Implementation - https://www.calligrapher.ai/

awwaiid · 2025-02-08T16:17:59 1739031479

ooo -- thanks for the link!

wdb · 2025-02-08T11:28:26 1739014106

Like Apple Notes's Smart Script?

memorydial · 2025-02-08T09:43:00 1739007780

Actually if you figure that out please post it here!! I'd love to see that!

memorydial · 2025-02-08T09:37:12 1739007432

Exactly! There’s something about handwriting that makes it feel more personal—like scribbling notes in the margins of a spellbook. The shift from typing to pen input definitely changes the vibe of interacting with AI.

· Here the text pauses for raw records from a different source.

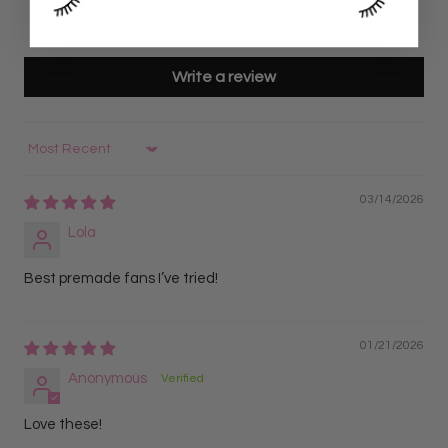
0
0
Write a review
Sort by
03/14/2026
Lola
Best premade fans I’ve tried!
01/21/2026
Anonymous
Love these!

hexomancer · 2025-02-08T11:22:23 1739013743

That's beside the point but you are probably referring to harry potter and the chamber of secrets not the half-blood prince.

8bithero · 2025-02-08T10:59:49 1739012389

Not to distract from the project but if anyone is interested in eink tablets with LLMs, the ViWoods tablet might be of interest to you.

Ensign35 · 2025-02-08T11:53:31 1739015611

Is this a Remarkable rebrand? Even the UI looks the same!

edit: https://viwoods.com/ (based in Hong Kong)

edit 2:

It's a blatant copy of the Remarkable 2 for sure :/ LLM integration is interesting --> Remarkable are you listening?